Uma agência de aplicação da lei da África do Sul opôs-se à fiança de Ziyadh Hoorzook, acusado de doar bitcoin a uma organização supostamente envolvida no financiamento do terrorismo.
Uma agência de aplicação da lei sul-africana argumentou recentemente contra a concessão de fiança a um homem acusado de doar $614 em bitcoin (BTC) a uma organização alegadamente financiamento terroristas. John Sithole, um oficial de investigação da unidade de combate ao crime de elite, os Hawks, argumentou que Ziyadh Hoorzook, atualmente sob custódia, poderia evitar o julgamento se fosse libertado sob fiança.

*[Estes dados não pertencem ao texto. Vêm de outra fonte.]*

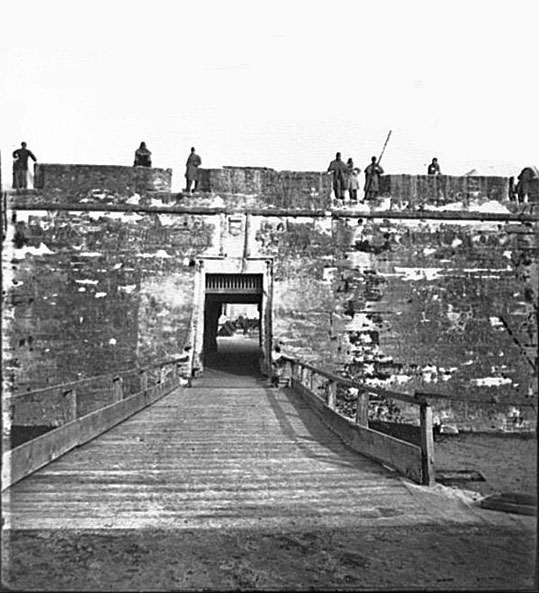
At what (x,y) coordinates should I click in order to perform the action: click on entry way. Please return your answer as a coordinate pair (x, y). This screenshot has height=593, width=539. Looking at the image, I should click on (224, 329).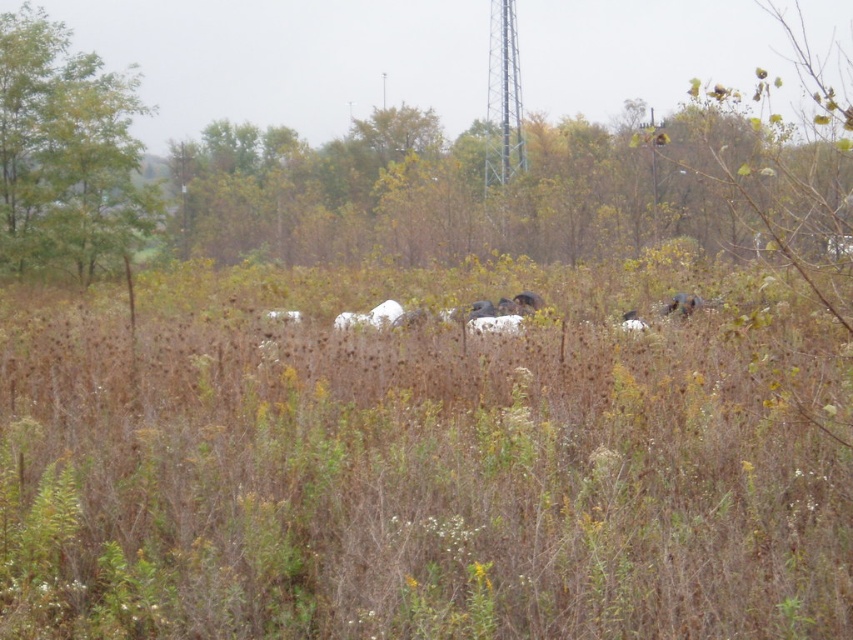
Question: Which point is closer to the camera?

Choices:
 (A) white matte hay bales at center
 (B) green leafy tree at upper center
 (C) green leafy tree at upper left

Answer: (A)

Question: Considering the relative positions of green leafy tree at upper center and brown furry animal at center-right in the image provided, where is green leafy tree at upper center located with respect to brown furry animal at center-right?

Choices:
 (A) above
 (B) below

Answer: (A)

Question: Which point appears closest to the camera in this image?

Choices:
 (A) (51, 154)
 (B) (363, 225)

Answer: (A)

Question: Which of the following is the closest to the observer?

Choices:
 (A) (560, 161)
 (B) (572, 369)
 (C) (39, 60)

Answer: (B)

Question: Where is green leafy tree at upper left located in relation to brown furry animal at center-right in the image?

Choices:
 (A) left
 (B) right

Answer: (A)

Question: Does green leafy tree at upper center appear under brown furry animal at center-right?

Choices:
 (A) no
 (B) yes

Answer: (A)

Embora Hoorzook negue saber sobre as supostas ligações de al-Sadaqah ao terrorismo, Sithole foi citado na mídia local afirmando ter descoberto evidências nos dispositivos de Hoorzook que sugerem o contrário. Conforme relatado pela Bitcoin.com News no início deste ano, Hoorzook foi preso por supostamente violar seções da Lei de Proteção da Democracia Constitucional e Atividades Relacionadas. Acredita-se que o crime tenha sido cometido em 2017.

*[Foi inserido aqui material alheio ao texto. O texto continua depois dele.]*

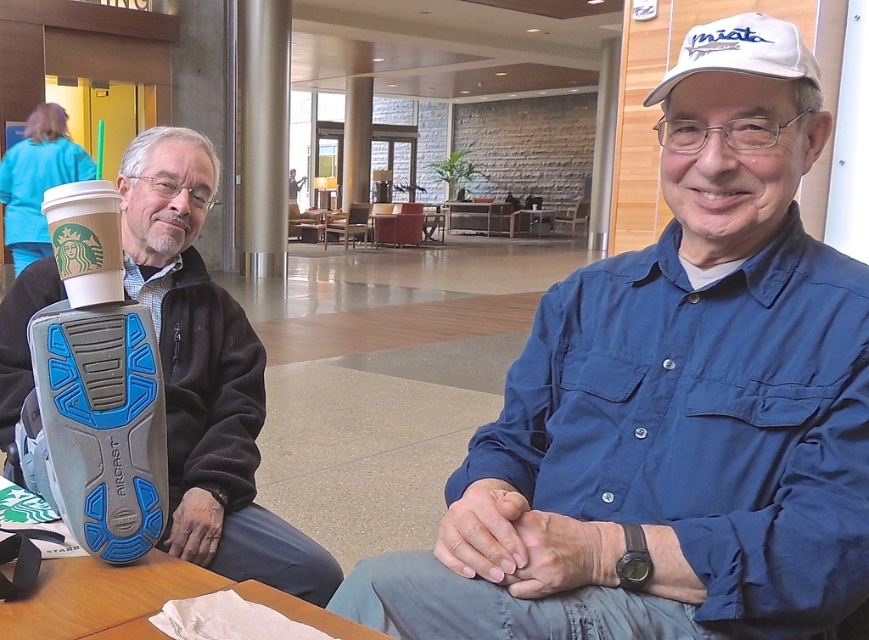
Does matte black shoe at left have a lesser height compared to white fabric baseball cap at upper right?

No.

Measure the distance between point (251,420) and camera.

Point (251,420) and camera are 5.74 feet apart.

The image size is (869, 640). I want to click on matte black shoe at left, so click(x=206, y=376).

Can you confirm if white paper cup at upper left is shorter than white fabric baseball cap at upper right?

Incorrect, white paper cup at upper left's height does not fall short of white fabric baseball cap at upper right's.

Can you confirm if white paper cup at upper left is positioned above white fabric baseball cap at upper right?

Incorrect, white paper cup at upper left is not positioned above white fabric baseball cap at upper right.

Does point (52, 195) come farther from viewer compared to point (704, 64)?

Yes, point (52, 195) is farther from viewer.

Find the location of a particular element. white paper cup at upper left is located at coordinates (85, 241).

Between point (173, 138) and point (97, 289), which one is positioned in front?

Point (97, 289)

Does matte black shoe at left have a smaller size compared to white paper cup at upper left?

Incorrect, matte black shoe at left is not smaller in size than white paper cup at upper left.

Who is more forward, (x=41, y=296) or (x=111, y=257)?

Positioned in front is point (x=111, y=257).

Locate an element on the screen. This screenshot has height=640, width=869. matte black shoe at left is located at coordinates (206, 376).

Após a prisão, as autoridades sul-africanas afirmaram que uma investigação preliminar indicou que os fundos foram transferidos para apoiar “participantes” em outro país com armas, ajuda financeira e outros projetos.
No entanto, Hoorzook, através do seu advogado Mohammed Razak, disse que planeia declarar-se não culpado na próxima audiência, porque o estado o “desalinhou” com uma “narrativa que é factualmente falsa.” De acordo com um relatório da SABC, a audição da fiança de Hoorzook está agendada para 15 de janeiro.
Entretanto, um comunicado sobre a prisão de Hoorzook emitido pelo chefe dos Hawks, Godfrey Lebeya, explicou o grande interesse da agência de aplicação da lei neste caso. Ele disse:
“A nossa equipa dedicada, em colaboração com parceiros locais e internacionais, está a trabalhar em conjunto para interromper o fluxo ilícito de fundos que alimenta o crime organizado e o terrorismo.”
Desde que o país foi colocado na lista cinzenta do Grupo de Ação Financeira (GAFI) em 2023, as autoridades sul-africanas tomaram medidas para lidar com as deficiências identificadas pelo órgão intergovernamental. Alguns dos passos dados incluem exigir que as plataformas de troca de ativos digitais coletem detalhes das partes envolvidas em transações criptográficas.
No entanto, a África do Sul ainda tem algumas ações pendentes que precisam ser totalmente resolvidas para a satisfação do FATF antes de serem removidas da lista cinza. De acordo com um relatório da Defenceweb, uma recomendação para retirar a África do Sul da lista provavelmente será feita em junho, se o FATF Africa Joint Group estiver satisfeito com o progresso do país.